- **Work task**
The line bearing "3 d.1, Ręczne", together with all lines after it to the end of the material, should be repeated exactly; leave out everything else.

- **Listed entries**

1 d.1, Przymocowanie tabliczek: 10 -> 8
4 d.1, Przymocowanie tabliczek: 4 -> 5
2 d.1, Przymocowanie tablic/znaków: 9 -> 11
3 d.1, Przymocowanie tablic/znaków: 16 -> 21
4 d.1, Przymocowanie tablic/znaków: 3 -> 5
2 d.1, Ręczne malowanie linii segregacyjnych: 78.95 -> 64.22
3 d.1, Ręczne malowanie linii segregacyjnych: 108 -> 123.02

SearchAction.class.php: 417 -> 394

- **Result of the task**
3 d.1, Ręczne malowanie linii segregacyjnych: 108 -> 123.02

SearchAction.class.php: 417 -> 394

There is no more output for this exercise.